**ABOUT THIS EXERCISE:** Copy every one of the lines below word for word, changing nothing.
*** Opening of DATA UNDER STUDY ***
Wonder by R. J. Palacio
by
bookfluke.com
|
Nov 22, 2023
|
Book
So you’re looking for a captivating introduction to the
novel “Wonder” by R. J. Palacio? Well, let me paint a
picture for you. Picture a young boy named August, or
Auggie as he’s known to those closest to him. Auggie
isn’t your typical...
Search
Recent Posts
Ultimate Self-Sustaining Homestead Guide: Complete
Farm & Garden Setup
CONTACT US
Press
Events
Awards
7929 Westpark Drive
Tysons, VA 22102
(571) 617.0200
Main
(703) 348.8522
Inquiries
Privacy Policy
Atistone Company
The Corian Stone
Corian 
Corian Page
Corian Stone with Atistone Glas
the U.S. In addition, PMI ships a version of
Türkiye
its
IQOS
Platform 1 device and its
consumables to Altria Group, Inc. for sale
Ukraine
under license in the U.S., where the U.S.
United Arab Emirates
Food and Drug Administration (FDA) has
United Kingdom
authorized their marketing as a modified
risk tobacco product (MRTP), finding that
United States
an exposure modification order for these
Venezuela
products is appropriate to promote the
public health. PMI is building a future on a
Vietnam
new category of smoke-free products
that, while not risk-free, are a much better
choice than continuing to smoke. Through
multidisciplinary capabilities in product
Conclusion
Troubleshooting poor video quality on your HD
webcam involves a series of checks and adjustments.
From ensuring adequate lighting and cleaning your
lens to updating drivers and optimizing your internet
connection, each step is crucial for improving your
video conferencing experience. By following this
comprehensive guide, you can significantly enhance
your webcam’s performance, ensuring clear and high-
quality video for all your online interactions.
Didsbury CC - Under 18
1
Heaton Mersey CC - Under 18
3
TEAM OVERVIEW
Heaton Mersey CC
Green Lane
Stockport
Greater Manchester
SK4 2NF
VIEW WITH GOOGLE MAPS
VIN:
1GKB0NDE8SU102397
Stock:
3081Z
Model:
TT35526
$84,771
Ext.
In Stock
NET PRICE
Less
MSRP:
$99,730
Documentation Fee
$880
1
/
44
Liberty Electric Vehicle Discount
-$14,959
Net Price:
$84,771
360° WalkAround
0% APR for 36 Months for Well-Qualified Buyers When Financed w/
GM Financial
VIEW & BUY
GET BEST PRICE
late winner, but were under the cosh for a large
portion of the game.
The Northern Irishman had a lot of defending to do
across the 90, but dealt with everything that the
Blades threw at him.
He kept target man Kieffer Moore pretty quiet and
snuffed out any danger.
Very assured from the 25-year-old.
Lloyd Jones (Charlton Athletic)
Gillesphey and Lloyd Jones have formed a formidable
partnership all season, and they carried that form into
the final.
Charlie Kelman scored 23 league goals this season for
*** Close of DATA UNDER STUDY ***
**WRITTEN ANSWER:**
Wonder by R. J. Palacio
by
bookfluke.com
|
Nov 22, 2023
|
Book
So you’re looking for a captivating introduction to the
novel “Wonder” by R. J. Palacio? Well, let me paint a
picture for you. Picture a young boy named August, or
Auggie as he’s known to those closest to him. Auggie
isn’t your typical...
Search
Recent Posts
Ultimate Self-Sustaining Homestead Guide: Complete
Farm & Garden Setup
CONTACT US
Press
Events
Awards
7929 Westpark Drive
Tysons, VA 22102
(571) 617.0200
Main
(703) 348.8522
Inquiries
Privacy Policy
Atistone Company
The Corian Stone
Corian 
Corian Page
Corian Stone with Atistone Glas
the U.S. In addition, PMI ships a version of
Türkiye
its
IQOS
Platform 1 device and its
consumables to Altria Group, Inc. for sale
Ukraine
under license in the U.S., where the U.S.
United Arab Emirates
Food and Drug Administration (FDA) has
United Kingdom
authorized their marketing as a modified
risk tobacco product (MRTP), finding that
United States
an exposure modification order for these
Venezuela
products is appropriate to promote the
public health. PMI is building a future on a
Vietnam
new category of smoke-free products
that, while not risk-free, are a much better
choice than continuing to smoke. Through
multidisciplinary capabilities in product
Conclusion
Troubleshooting poor video quality on your HD
webcam involves a series of checks and adjustments.
From ensuring adequate lighting and cleaning your
lens to updating drivers and optimizing your internet
connection, each step is crucial for improving your
video conferencing experience. By following this
comprehensive guide, you can significantly enhance
your webcam’s performance, ensuring clear and high-
quality video for all your online interactions.
Didsbury CC - Under 18
1
Heaton Mersey CC - Under 18
3
TEAM OVERVIEW
Heaton Mersey CC
Green Lane
Stockport
Greater Manchester
SK4 2NF
VIEW WITH GOOGLE MAPS
VIN:
1GKB0NDE8SU102397
Stock:
3081Z
Model:
TT35526
$84,771
Ext.
In Stock
NET PRICE
Less
MSRP:
$99,730
Documentation Fee
$880
1
/
44
Liberty Electric Vehicle Discount
-$14,959
Net Price:
$84,771
360° WalkAround
0% APR for 36 Months for Well-Qualified Buyers When Financed w/
GM Financial
VIEW & BUY
GET BEST PRICE
late winner, but were under the cosh for a large
portion of the game.
The Northern Irishman had a lot of defending to do
across the 90, but dealt with everything that the
Blades threw at him.
He kept target man Kieffer Moore pretty quiet and
snuffed out any danger.
Very assured from the 25-year-old.
Lloyd Jones (Charlton Athletic)
Gillesphey and Lloyd Jones have formed a formidable
partnership all season, and they carried that form into
the final.
Charlie Kelman scored 23 league goals this season for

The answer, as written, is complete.